Yeah, that works just like you said it would. But unfortunately with my device it does not recognize position messages, the callback is not called.
My first step was do add these not supported sentences GNGLL and GPGLL to the list.
Now all records can be handled by the parser.
This is irrelevant for selecting the appropriate NMEA data set.The NMEA data records contain the talker-id at the beginning. This indicates which system was used for the current NMEA record.
Nowadays almost all GPS receivers can use several systems at the same time to get an optimal position determination.

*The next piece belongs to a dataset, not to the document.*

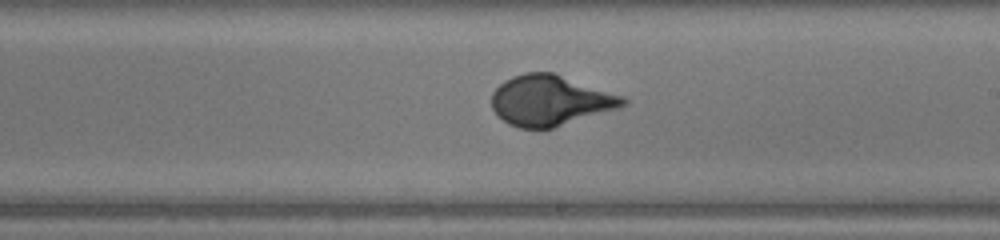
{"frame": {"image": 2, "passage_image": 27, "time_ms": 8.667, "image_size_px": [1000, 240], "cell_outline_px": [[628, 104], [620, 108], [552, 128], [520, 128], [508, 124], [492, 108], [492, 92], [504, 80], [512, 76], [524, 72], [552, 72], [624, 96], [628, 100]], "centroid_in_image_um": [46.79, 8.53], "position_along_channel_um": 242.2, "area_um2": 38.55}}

Then the talker-id is <GN>.
NMEA messages are shown with heading $Gxyyy, where x stands for the satellite system (P = GPS, SBAS, QZSS, L = GLONASS, A = Galileo, B = BeiDou, N = Any combination of GNSS) and yyy for the type of message (e.g. ZDA=Time & Date).
- Suggestion: use only the 3 letters behind, the rest is discarded.
But another step is necessary.
['GNRMC', '105120.00', 'A', '5207.48262', 'N', '00838.29766', 'E', '0.473', '', '220120', '', '', 'A', '6F']
The records at the position, 8 (speed), 10, 11 (Mag Var) are empty.
This leads to an error during the conversion to float, which then discards the data set.
My first approach was to simply convert the empty in fields segs to 0. Using a list-comprehension?
This would then be required for every record, so it always takes time.
The alternative would be an if-statement before the float calculation. But that would be 2 extra if-queries.
Hence my question about the time needed:
I want to track at high frequency.
I try to use a board like LoPy or FiPy or one of the new boards.
The GPS receivers I currently use are from u-blox®.
So they offer another version: PUBX.
Here are all the data I need in one line.
But the configuration is quite different from MTK commands.
And again a Windows program.
So I go on and on with great pleasure - and a lot of time.
Like riding a motorbike: The way is the goal.